PROBLEM 1 →
Output the stretch of the collected data from its start through the line containing "niềm vui và" as a Markdown table with the columns Number and Record line. Leave out blank lines and the pictures.

Segment Start: SUPPLIED TEXT

For dynamic systems that behave like modular monoliths, I think the runtime-install of another language runtime is a great solution. It enables lighter app nodes and heavier worker nodes with a single codebase.
But the biggest upside to me is the same you get by switching from, for example, a React SPA + Phoenix API to a LiveView app : defragmentation.
Elixir is amazing at safe orchestration of processes, so leveraging that capacity to bring third-party language solutions in a single coherent codebase is useful. I do not have to switch from an Elixir project to a Node project to a Java project to leverage those languages, and do not have to abandon other ecosystem’s strengths either.
It takes a bit of work, with the downside of having an abstraction layer built and tested, but it is possible to provide either a functional API over a third party language+library, or just an execution layer to embed a third party language in your Elixir code.
What am I doing anyway ?
- Because parts of Alzo are loaded and swapped at runtime and do not need a frontend build system :
- Runtime-defined hooks and styles for LiveView (hence the ~JS and ~CSS, not shown, sigils)

Segment End: SUPPLIED TEXT

PROBLEM 2 →
In the text on embedding other languages in Elixir, take the stretch from "For dynamic systems" through "ecosystem’s strengths either." and give it back with "codebase" switched to "repository".

Segment Start: RECORDED DATA

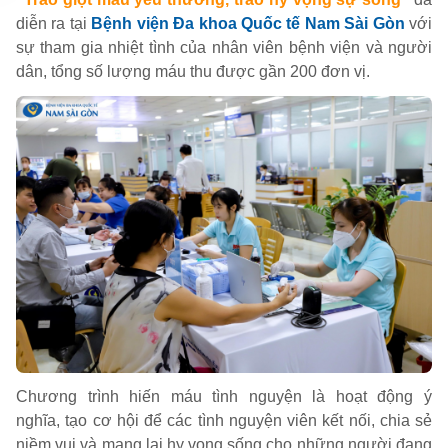
diễn ra tại
Bệnh viện Đa khoa Quốc tế Nam Sài Gòn
với
sự tham gia nhiệt tình của nhân viên bệnh viện và người
dân, tổng số lượng máu thu được gần 200 đơn vị.
Chương trình hiến máu tình nguyện là hoạt động ý
nghĩa, tạo cơ hội để các tình nguyện viên kết nối, chia sẻ
niềm vui và mang lại hy vọng sống cho những người đang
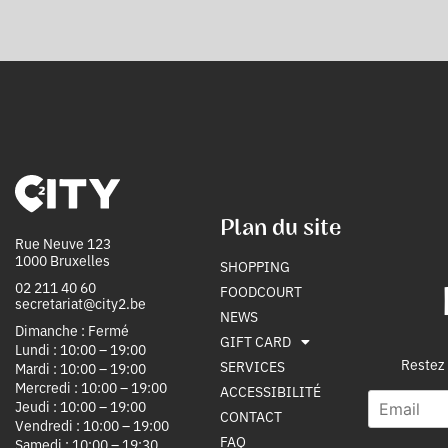
Plan du site
Rue Neuve 123
1000 Bruxelles
SHOPPING
02 211 40 60
FOODCOURT
secretariat@city2.be
NEWS
Dimanche : Fermé
GIFT CARD
Lundi : 10:00 – 19:00
Restez 
SERVICES
Mardi : 10:00 – 19:00
Mercredi : 10:00 – 19:00
ACCESSIBILITÉ
E
E
Jeudi : 10:00 – 19:00
CONTACT
m
m
Vendredi : 10:00 – 19:00
a
a
FAQ
Samedi : 10:00 – 19:30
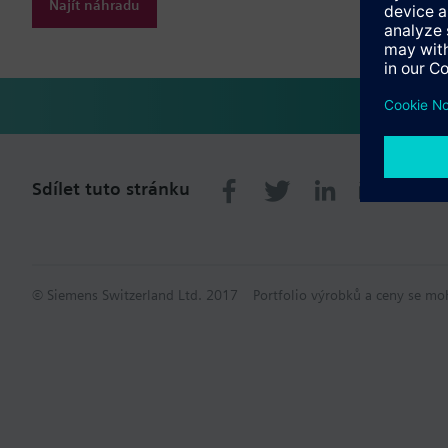
Najít náhradu
Sdílet tuto stránku
© Siemens Switzerland Ltd. 2017
Portfolio výrobků a ceny se mo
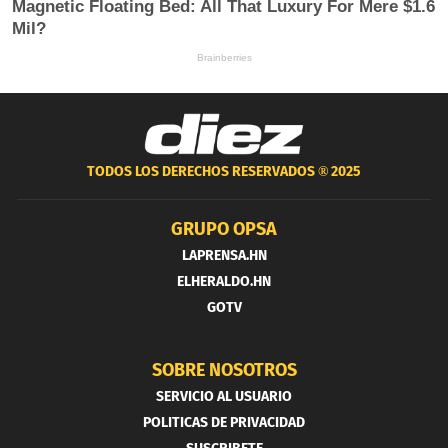
TODOS LOS DERECHOS RESERVADOS ®
2025
GRUPO OPSA
LAPRENSA.HN
ELHERALDO.HN
GOTV
SOBRE NOSOTROS
SERVICIO AL USUARIO
POLITICAS DE PRIVACIDAD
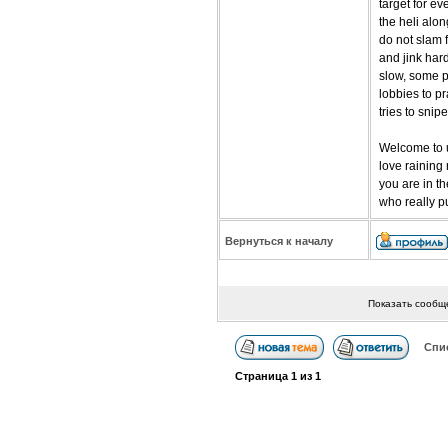
target for e
the heli alo
do not slam f
and jink hard
slow, some pl
lobbies to p
tries to snipe
Welcome to u4
love raining 
you are in th
who really p
Вернуться к началу
Показать сообщ
Спи
Страница
1
из
1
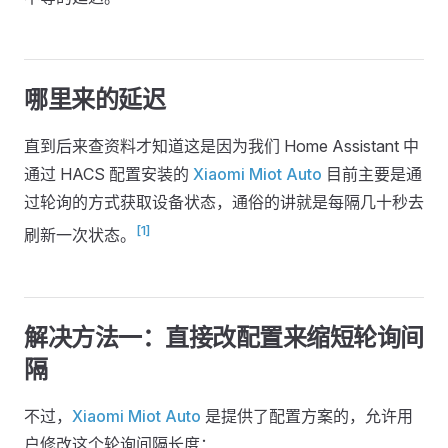
哪里来的延迟
直到后来查资料才知道这是因为我们 Home Assistant 中
通过 HACS 配置安装的
Xiaomi Miot Auto
目前主要是通
过轮询的方式获取设备状态，通俗的讲就是每隔几十秒去
[1]
刷新一次状态。
解决方法一：直接改配置来缩短轮询间
隔
不过，
Xiaomi Miot Auto
是提供了配置方案的，允许用
户修改这个轮询间隔长度：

Segment End: RECORDED DATA

EXPECTED OUTPUT 1 →
| Number | Record line |
|---|---|
| 1 | diễn ra tại |
| 2 | Bệnh viện Đa khoa Quốc tế Nam Sài Gòn |
| 3 | với |
| 4 | sự tham gia nhiệt tình của nhân viên bệnh viện và người |
| 5 | dân, tổng số lượng máu thu được gần 200 đơn vị. |
| 6 | Chương trình hiến máu tình nguyện là hoạt động ý |
| 7 | nghĩa, tạo cơ hội để các tình nguyện viên kết nối, chia sẻ |
| 8 | niềm vui và mang lại hy vọng sống cho những người đang |

EXPECTED OUTPUT 2 →
For dynamic systems that behave like modular monoliths, I think the runtime-install of another language runtime is a great solution. It enables lighter app nodes and heavier worker nodes with a single repository.
But the biggest upside to me is the same you get by switching from, for example, a React SPA + Phoenix API to a LiveView app : defragmentation.
Elixir is amazing at safe orchestration of processes, so leveraging that capacity to bring third-party language solutions in a single coherent repository is useful. I do not have to switch from an Elixir project to a Node project to a Java project to leverage those languages, and do not have to abandon other ecosystem’s strengths either.